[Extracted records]
=-=-=
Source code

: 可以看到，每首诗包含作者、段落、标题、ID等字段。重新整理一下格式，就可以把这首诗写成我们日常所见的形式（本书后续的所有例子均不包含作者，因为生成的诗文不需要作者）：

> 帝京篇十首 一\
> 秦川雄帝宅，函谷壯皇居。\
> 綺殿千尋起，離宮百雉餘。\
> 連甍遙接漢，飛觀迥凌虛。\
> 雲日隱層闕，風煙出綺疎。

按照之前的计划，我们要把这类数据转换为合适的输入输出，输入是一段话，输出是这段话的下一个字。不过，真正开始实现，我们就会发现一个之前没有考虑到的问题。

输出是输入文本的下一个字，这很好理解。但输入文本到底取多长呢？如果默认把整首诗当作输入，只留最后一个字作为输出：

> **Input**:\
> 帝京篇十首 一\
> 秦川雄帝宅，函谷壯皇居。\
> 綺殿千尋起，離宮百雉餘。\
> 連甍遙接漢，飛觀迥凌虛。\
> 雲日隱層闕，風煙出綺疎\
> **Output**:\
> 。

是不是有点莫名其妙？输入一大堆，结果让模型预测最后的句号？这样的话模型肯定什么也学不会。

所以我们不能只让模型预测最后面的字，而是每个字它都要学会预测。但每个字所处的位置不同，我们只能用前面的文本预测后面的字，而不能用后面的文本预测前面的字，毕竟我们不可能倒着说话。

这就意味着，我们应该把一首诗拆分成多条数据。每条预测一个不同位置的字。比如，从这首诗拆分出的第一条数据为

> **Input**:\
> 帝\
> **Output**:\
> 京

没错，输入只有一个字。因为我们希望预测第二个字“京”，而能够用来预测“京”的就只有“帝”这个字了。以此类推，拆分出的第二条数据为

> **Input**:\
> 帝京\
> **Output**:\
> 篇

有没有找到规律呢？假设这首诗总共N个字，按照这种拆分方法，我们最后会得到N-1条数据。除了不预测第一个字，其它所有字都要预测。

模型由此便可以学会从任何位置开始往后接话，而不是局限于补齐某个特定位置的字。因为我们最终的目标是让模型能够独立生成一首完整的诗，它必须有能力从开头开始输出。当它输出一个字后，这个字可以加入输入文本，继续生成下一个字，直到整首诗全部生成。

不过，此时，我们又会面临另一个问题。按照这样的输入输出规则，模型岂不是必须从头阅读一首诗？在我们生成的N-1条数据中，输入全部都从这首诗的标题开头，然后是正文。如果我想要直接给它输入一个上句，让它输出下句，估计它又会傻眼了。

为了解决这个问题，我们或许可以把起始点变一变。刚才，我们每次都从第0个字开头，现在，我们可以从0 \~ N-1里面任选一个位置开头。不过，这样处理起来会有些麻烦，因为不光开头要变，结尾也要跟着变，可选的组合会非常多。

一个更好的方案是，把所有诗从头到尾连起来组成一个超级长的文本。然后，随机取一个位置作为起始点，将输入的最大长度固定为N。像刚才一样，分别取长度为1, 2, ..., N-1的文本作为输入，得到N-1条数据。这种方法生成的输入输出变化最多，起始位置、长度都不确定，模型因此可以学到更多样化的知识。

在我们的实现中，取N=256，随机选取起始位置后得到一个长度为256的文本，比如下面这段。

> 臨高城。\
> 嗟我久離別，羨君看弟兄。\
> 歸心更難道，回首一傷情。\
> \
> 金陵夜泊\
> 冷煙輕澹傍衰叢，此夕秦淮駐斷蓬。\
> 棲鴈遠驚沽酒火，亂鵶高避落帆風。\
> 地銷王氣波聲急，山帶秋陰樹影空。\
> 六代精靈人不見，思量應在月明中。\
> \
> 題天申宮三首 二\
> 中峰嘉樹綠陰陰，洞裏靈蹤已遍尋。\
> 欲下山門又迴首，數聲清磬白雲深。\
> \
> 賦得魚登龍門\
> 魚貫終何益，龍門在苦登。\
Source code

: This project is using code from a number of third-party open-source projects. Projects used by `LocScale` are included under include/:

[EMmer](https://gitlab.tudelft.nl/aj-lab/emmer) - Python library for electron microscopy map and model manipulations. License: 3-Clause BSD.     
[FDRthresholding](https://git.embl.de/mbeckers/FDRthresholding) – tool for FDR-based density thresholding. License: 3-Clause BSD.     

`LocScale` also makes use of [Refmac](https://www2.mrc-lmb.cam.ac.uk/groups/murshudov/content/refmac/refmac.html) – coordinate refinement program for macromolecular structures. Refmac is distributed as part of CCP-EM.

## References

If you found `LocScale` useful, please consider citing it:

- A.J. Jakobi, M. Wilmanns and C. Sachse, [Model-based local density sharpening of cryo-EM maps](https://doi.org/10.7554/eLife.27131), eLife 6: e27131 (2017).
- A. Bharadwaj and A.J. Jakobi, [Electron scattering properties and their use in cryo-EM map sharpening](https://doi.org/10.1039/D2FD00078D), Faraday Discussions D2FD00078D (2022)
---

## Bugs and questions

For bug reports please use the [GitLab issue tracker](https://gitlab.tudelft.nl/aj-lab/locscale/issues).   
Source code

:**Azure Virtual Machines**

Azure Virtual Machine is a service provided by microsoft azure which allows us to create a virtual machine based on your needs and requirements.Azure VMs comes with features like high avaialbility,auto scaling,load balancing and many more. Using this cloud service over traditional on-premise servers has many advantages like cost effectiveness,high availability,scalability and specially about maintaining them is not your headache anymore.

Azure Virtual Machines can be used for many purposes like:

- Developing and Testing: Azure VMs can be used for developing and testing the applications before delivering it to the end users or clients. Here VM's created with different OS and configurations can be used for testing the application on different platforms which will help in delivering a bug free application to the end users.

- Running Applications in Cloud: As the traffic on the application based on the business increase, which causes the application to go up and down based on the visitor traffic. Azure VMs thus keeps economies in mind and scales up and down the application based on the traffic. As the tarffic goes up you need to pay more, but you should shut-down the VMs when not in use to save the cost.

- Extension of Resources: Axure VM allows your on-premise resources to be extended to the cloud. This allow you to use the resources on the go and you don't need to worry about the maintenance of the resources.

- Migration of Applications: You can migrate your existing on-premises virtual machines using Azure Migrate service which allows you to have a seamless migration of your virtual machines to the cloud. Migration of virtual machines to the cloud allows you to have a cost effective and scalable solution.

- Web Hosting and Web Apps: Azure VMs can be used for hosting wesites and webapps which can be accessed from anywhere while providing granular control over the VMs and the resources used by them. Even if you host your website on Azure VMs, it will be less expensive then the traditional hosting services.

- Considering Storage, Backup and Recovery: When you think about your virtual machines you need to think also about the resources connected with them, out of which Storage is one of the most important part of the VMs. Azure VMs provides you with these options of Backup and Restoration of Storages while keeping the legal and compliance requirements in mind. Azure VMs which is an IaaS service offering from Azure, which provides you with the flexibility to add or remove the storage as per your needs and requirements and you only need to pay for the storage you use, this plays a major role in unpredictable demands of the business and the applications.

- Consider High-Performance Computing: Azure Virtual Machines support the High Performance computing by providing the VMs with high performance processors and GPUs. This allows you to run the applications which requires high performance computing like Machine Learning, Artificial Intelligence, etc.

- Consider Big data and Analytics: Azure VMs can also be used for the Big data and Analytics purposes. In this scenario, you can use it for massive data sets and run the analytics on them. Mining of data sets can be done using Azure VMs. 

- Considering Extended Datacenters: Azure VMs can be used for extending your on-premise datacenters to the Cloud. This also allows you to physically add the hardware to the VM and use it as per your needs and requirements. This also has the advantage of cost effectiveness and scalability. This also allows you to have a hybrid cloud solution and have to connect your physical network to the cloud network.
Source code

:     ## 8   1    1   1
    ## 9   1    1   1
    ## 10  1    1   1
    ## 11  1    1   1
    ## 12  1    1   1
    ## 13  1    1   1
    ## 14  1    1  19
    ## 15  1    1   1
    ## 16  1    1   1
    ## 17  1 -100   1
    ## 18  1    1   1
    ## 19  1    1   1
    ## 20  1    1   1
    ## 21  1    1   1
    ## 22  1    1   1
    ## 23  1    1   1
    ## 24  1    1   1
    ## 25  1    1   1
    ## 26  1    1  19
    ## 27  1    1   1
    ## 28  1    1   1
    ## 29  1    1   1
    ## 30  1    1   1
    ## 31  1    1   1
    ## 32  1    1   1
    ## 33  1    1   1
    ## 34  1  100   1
=-=-=
Task item:
Rewrite the part of the records that opens with the line containing "这就意味着，我们应该把一首诗" and closes with the line containing "## Bugs and questions", swapping "Input" for "Prompt" and leaving everything else as it is.

Exercise response:
这就意味着，我们应该把一首诗拆分成多条数据。每条预测一个不同位置的字。比如，从这首诗拆分出的第一条数据为

> **Prompt**:\
> 帝\
> **Output**:\
> 京

没错，输入只有一个字。因为我们希望预测第二个字“京”，而能够用来预测“京”的就只有“帝”这个字了。以此类推，拆分出的第二条数据为

> **Prompt**:\
> 帝京\
> **Output**:\
> 篇

有没有找到规律呢？假设这首诗总共N个字，按照这种拆分方法，我们最后会得到N-1条数据。除了不预测第一个字，其它所有字都要预测。

模型由此便可以学会从任何位置开始往后接话，而不是局限于补齐某个特定位置的字。因为我们最终的目标是让模型能够独立生成一首完整的诗，它必须有能力从开头开始输出。当它输出一个字后，这个字可以加入输入文本，继续生成下一个字，直到整首诗全部生成。

不过，此时，我们又会面临另一个问题。按照这样的输入输出规则，模型岂不是必须从头阅读一首诗？在我们生成的N-1条数据中，输入全部都从这首诗的标题开头，然后是正文。如果我想要直接给它输入一个上句，让它输出下句，估计它又会傻眼了。

为了解决这个问题，我们或许可以把起始点变一变。刚才，我们每次都从第0个字开头，现在，我们可以从0 \~ N-1里面任选一个位置开头。不过，这样处理起来会有些麻烦，因为不光开头要变，结尾也要跟着变，可选的组合会非常多。

一个更好的方案是，把所有诗从头到尾连起来组成一个超级长的文本。然后，随机取一个位置作为起始点，将输入的最大长度固定为N。像刚才一样，分别取长度为1, 2, ..., N-1的文本作为输入，得到N-1条数据。这种方法生成的输入输出变化最多，起始位置、长度都不确定，模型因此可以学到更多样化的知识。

在我们的实现中，取N=256，随机选取起始位置后得到一个长度为256的文本，比如下面这段。

> 臨高城。\
> 嗟我久離別，羨君看弟兄。\
> 歸心更難道，回首一傷情。\
> \
> 金陵夜泊\
> 冷煙輕澹傍衰叢，此夕秦淮駐斷蓬。\
> 棲鴈遠驚沽酒火，亂鵶高避落帆風。\
> 地銷王氣波聲急，山帶秋陰樹影空。\
> 六代精靈人不見，思量應在月明中。\
> \
> 題天申宮三首 二\
> 中峰嘉樹綠陰陰，洞裏靈蹤已遍尋。\
> 欲下山門又迴首，數聲清磬白雲深。\
> \
> 賦得魚登龍門\
> 魚貫終何益，龍門在苦登。\
Source code

: This project is using code from a number of third-party open-source projects. Projects used by `LocScale` are included under include/:

[EMmer](https://gitlab.tudelft.nl/aj-lab/emmer) - Python library for electron microscopy map and model manipulations. License: 3-Clause BSD.     
[FDRthresholding](https://git.embl.de/mbeckers/FDRthresholding) – tool for FDR-based density thresholding. License: 3-Clause BSD.     

`LocScale` also makes use of [Refmac](https://www2.mrc-lmb.cam.ac.uk/groups/murshudov/content/refmac/refmac.html) – coordinate refinement program for macromolecular structures. Refmac is distributed as part of CCP-EM.

## References

If you found `LocScale` useful, please consider citing it:

- A.J. Jakobi, M. Wilmanns and C. Sachse, [Model-based local density sharpening of cryo-EM maps](https://doi.org/10.7554/eLife.27131), eLife 6: e27131 (2017).
- A. Bharadwaj and A.J. Jakobi, [Electron scattering properties and their use in cryo-EM map sharpening](https://doi.org/10.1039/D2FD00078D), Faraday Discussions D2FD00078D (2022)
---

## Bugs and questions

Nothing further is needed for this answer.